Disability and Isaiah's Suffering Servant by Schipper Jeremy;

Disability and Isaiah's Suffering Servant by Schipper Jeremy;

Author:Schipper, Jeremy;
Language: eng
Format: epub
Publisher: Oxford University Press
Published: 2011-04-08T04:00:00+00:00


Conclusion: the invention of the able-bodied suffering servant

The servant in Isaiah 53 has a number of traits and experiences other than disability. Thus, while disability imagery saturates this passage, later biblical texts tend to draw on these other traits. Other Hebrew Bible texts may connect the servant to the experience of righteous martyrs (Isa 57:1; Dan 12:1–3). Likewise, some recent scholarship also interprets Isaiah 53 in relation to violence experienced by contemporary oppressed communities. Jorge Pixley interprets the servant’s suffering as violence inflicted upon exiles that resist the Babylonian empire. He connects the political violence in Isaiah 53 to the political violence in Nicaragua.41 Similarly, François Kabasele Lumbala and Cyris Heesuk Moon connect the servant’s suffering to violence experienced by communities in Africa and Asia respectively.42 Nevertheless, the specific examples of violence focus on violence inflicted on the able-bodied in these comparisons of Isaiah 53 to contemporary communities.

In fact, only one reference to people with disabilities appears in these essays. Lumbala recounts the story of a mother who goes to prison to serve her oldest daughter’s sentence. During her incarceration, she worries that she cannot care for two of her other children described as ‘epileptic’ and ‘mentally retarded’ respectively.43 Lumbala does not compare the servant to the children with disabilities, but rather their elderly, but otherwise able-bodied, mother. As with their ancient typological counterparts, the servant’s disability disappears in these contemporary comparisons.

Yet, within ancient typological interpretations, the servant was not only positioned as an example of an able-bodied sufferer. Certain New Testament texts quote isolated verses from Isaiah 53 as examples of various other typological figures such as a healer, an innocent one, or a martyr. Along with early translations of Isaiah 53, these typologies show how quickly interpretations can move away from our passage’s focus on the servant’s experience of disability. At the same time, the ancient translations and quotations of our passage do not suggest that there was a unified interpretation of the servant as an able-bodied sufferer that began with Isaiah 53 itself. Instead, Isaiah 53 describes the servant as a figure with disabilities while other biblical texts incorporate the servant into a variety of typologies that have little to do with disability.
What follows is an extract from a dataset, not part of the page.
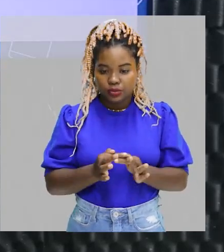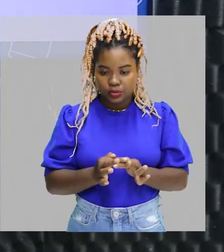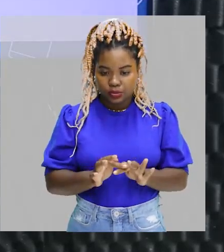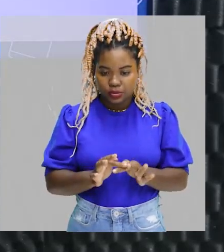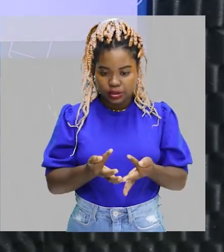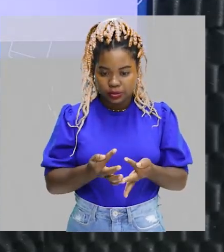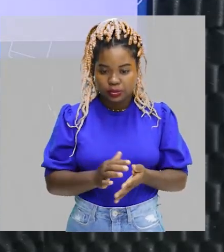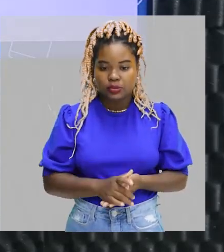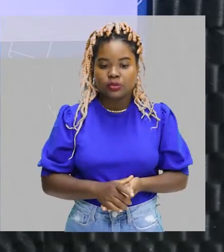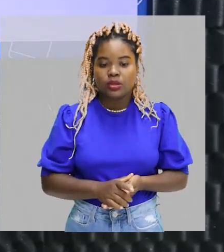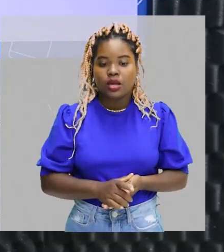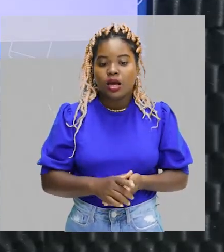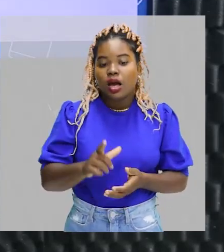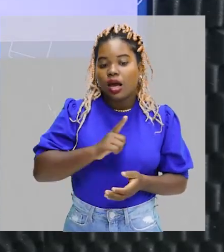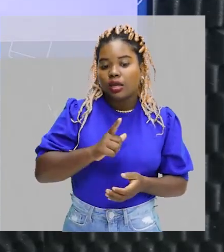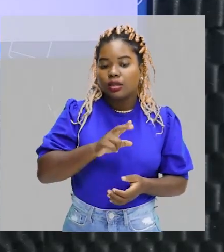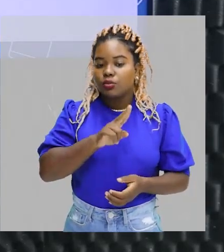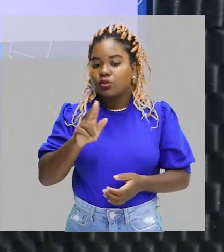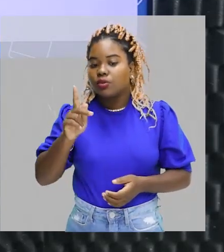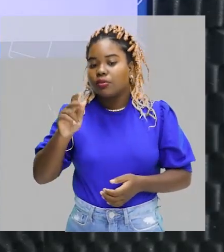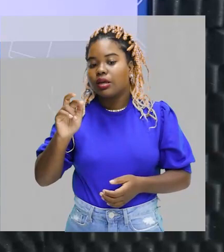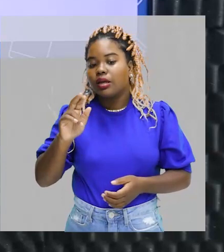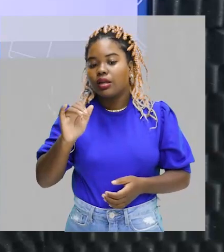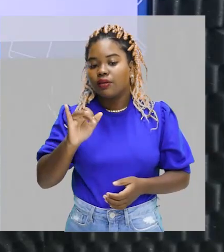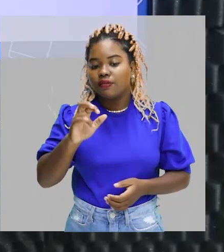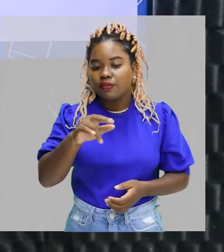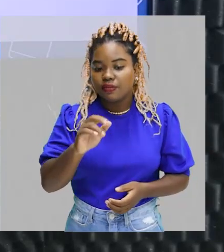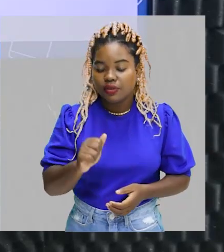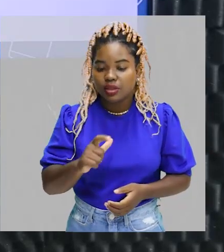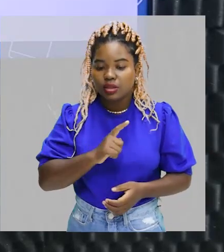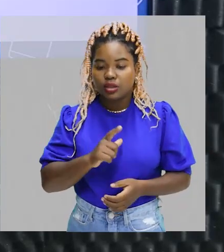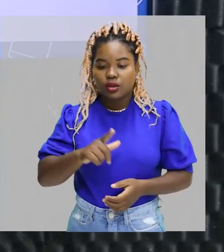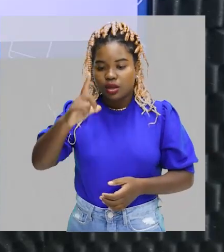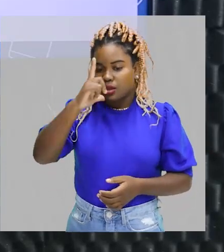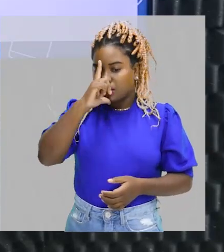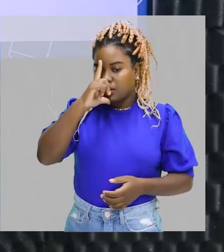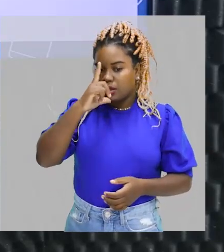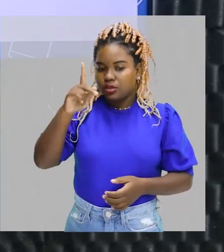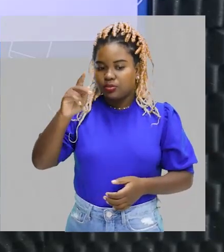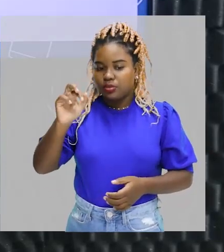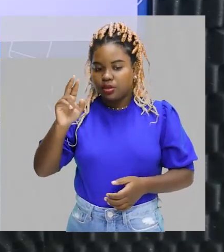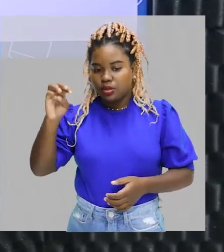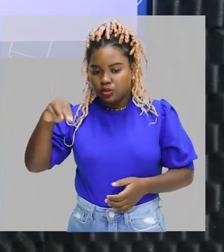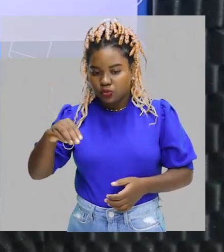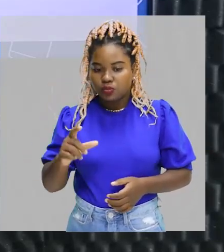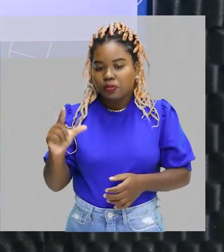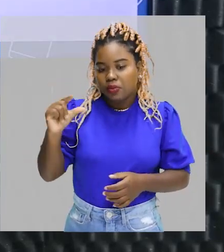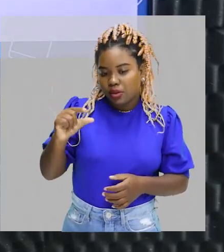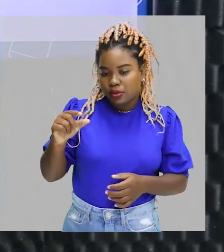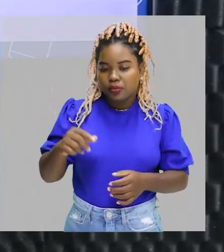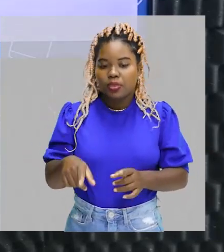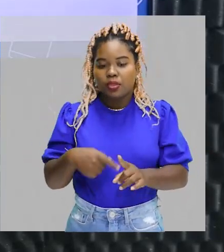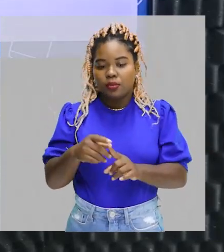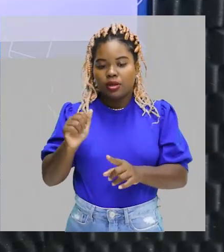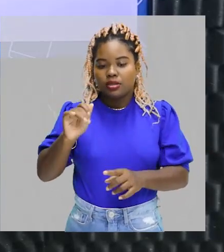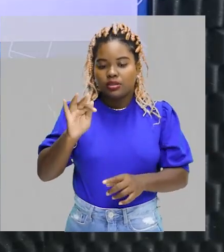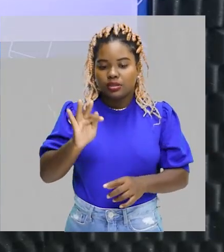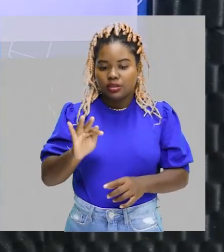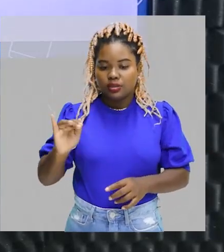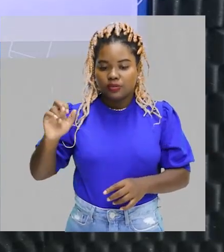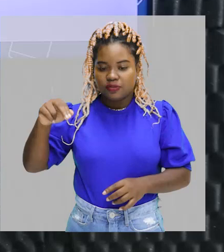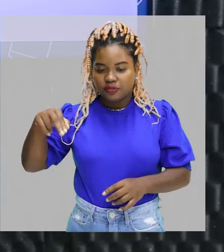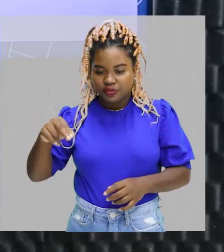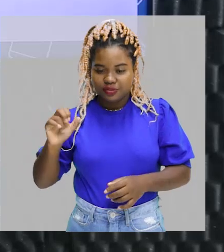termo parafina, parafinas, vem do latim parum, pequena, mas afins,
Nor does this mean that interpretations involving the servant began with a unified understanding of the servant as the typical able-bodied sufferer. That would not account for the diversity among early typological uses of the servant. In other words, the idea of the able-bodied suffering servant does not naturally arise from Isaiah 53’s depiction of the servant. Rather, this idea emerges slowly from a long process of interpretation in which the servant becomes increasingly used as an example in typologies of able-bodied suffering.
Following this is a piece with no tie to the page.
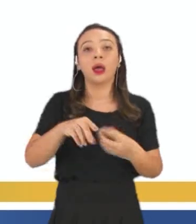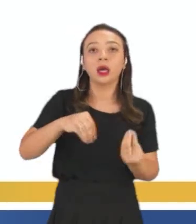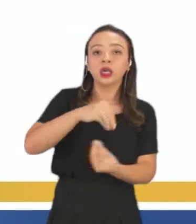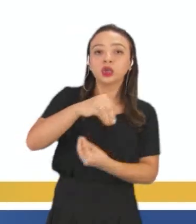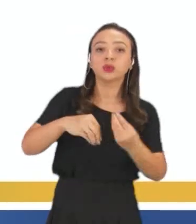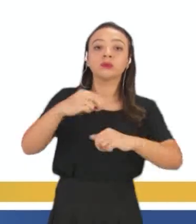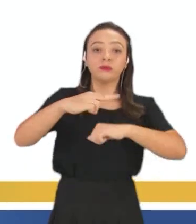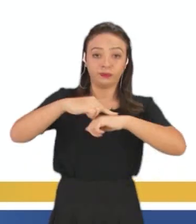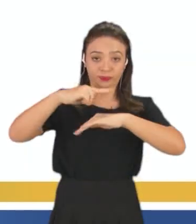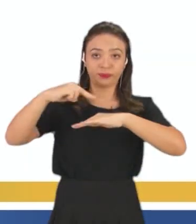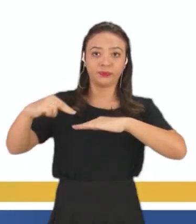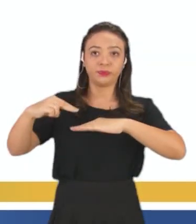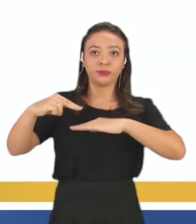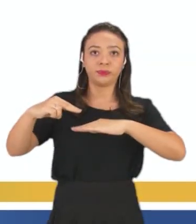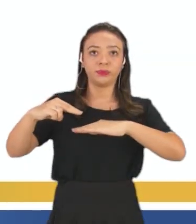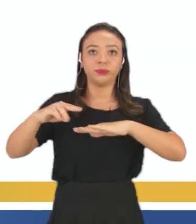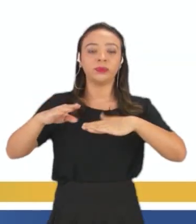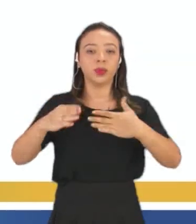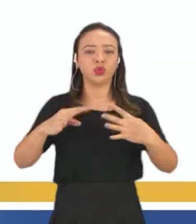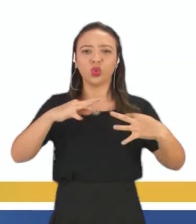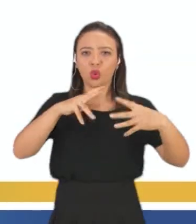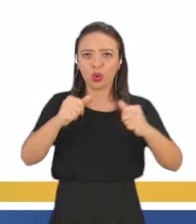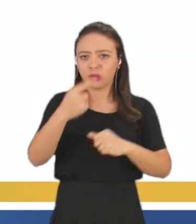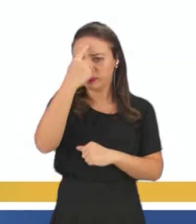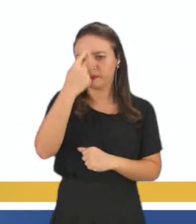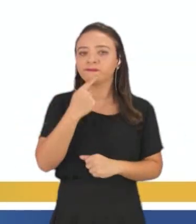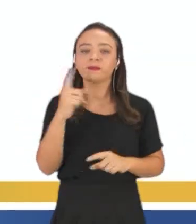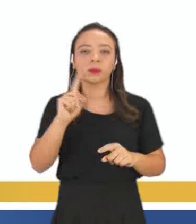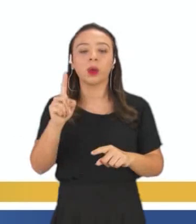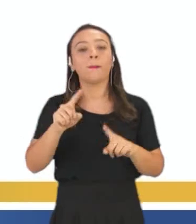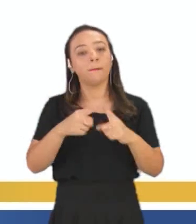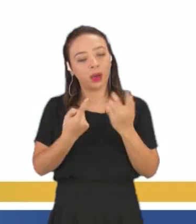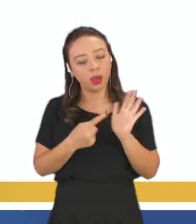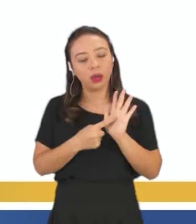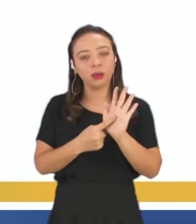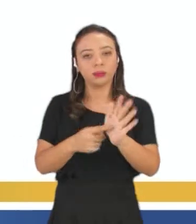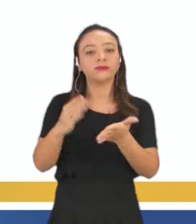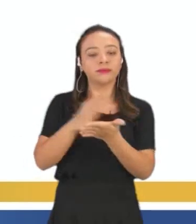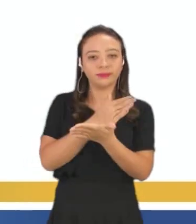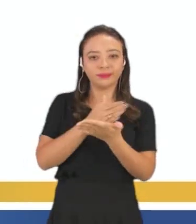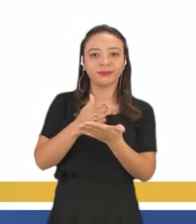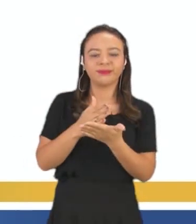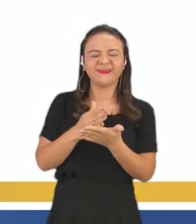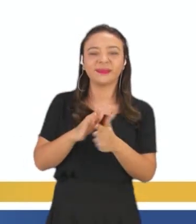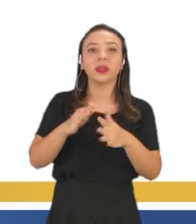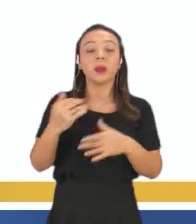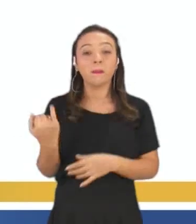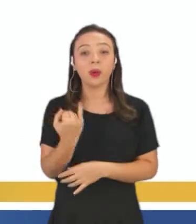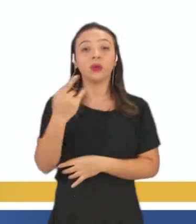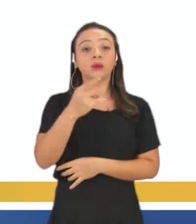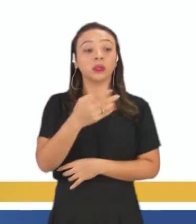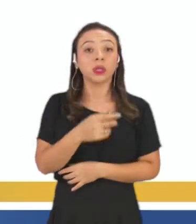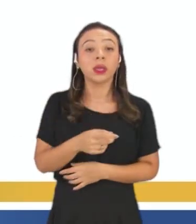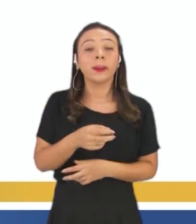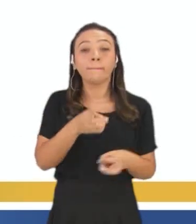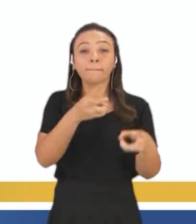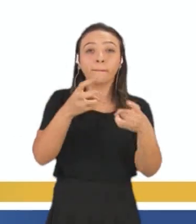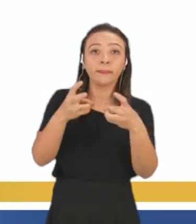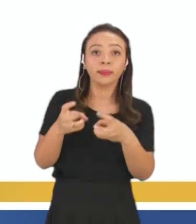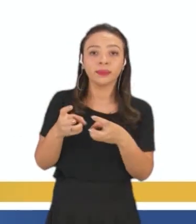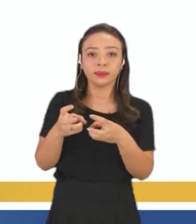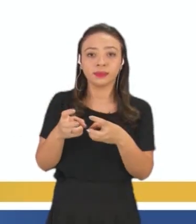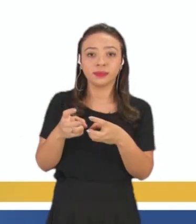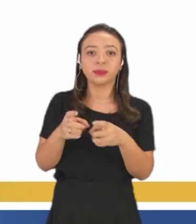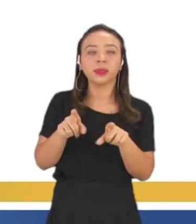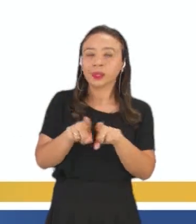trouxe algumas, não são todos os símbolos que eu trouxe para vocês e é muito importante vocês estarem reconhecendo esses símbolos e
Eventually, the servant becomes more than an example of a suffering type. Instead, he becomes identified as a suffering character independent of not only his disability but also his typological framework. Once the servant is not understood as representing a typological figure nor as having a disability, interpreters are free to identify him as biblical characters traditionally understood as suffering but able-bodied.